## TASK REQUIREMENTS
Below are records; copy every line among them that contains the word "content".

## INPUT RECORDS

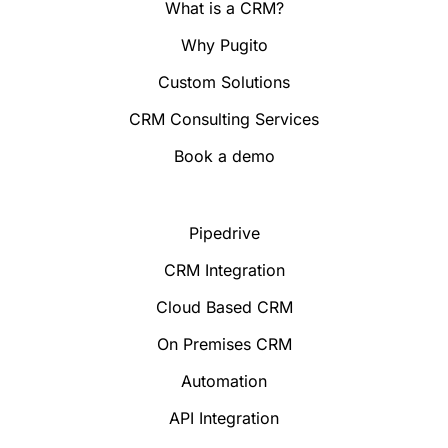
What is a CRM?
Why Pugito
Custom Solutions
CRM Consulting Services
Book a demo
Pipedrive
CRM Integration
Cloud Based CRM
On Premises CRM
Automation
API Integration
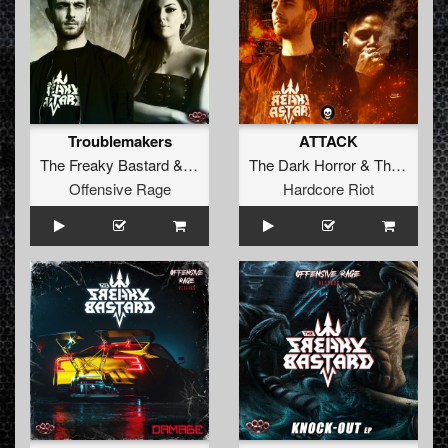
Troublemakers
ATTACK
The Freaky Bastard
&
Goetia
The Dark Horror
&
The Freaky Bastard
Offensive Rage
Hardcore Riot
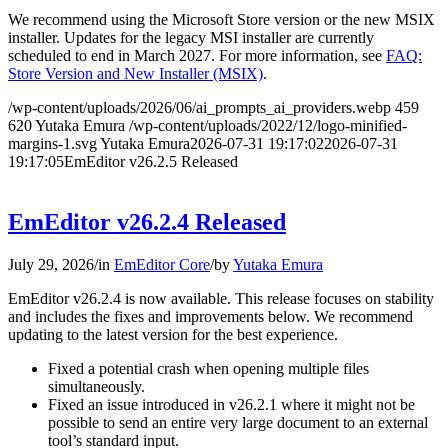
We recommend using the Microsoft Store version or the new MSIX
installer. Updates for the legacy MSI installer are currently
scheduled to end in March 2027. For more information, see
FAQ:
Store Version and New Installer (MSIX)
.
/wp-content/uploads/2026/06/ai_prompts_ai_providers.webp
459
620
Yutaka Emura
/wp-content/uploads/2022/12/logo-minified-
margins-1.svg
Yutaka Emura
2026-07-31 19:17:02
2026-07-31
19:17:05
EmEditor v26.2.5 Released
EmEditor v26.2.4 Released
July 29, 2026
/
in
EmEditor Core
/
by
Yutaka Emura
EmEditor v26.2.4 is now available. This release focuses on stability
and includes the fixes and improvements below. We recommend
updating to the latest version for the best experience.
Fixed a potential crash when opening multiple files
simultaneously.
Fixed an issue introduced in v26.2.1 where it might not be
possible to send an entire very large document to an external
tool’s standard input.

## COMPLETED TASK
/wp-content/uploads/2026/06/ai_prompts_ai_providers.webp
/wp-content/uploads/2022/12/logo-minified-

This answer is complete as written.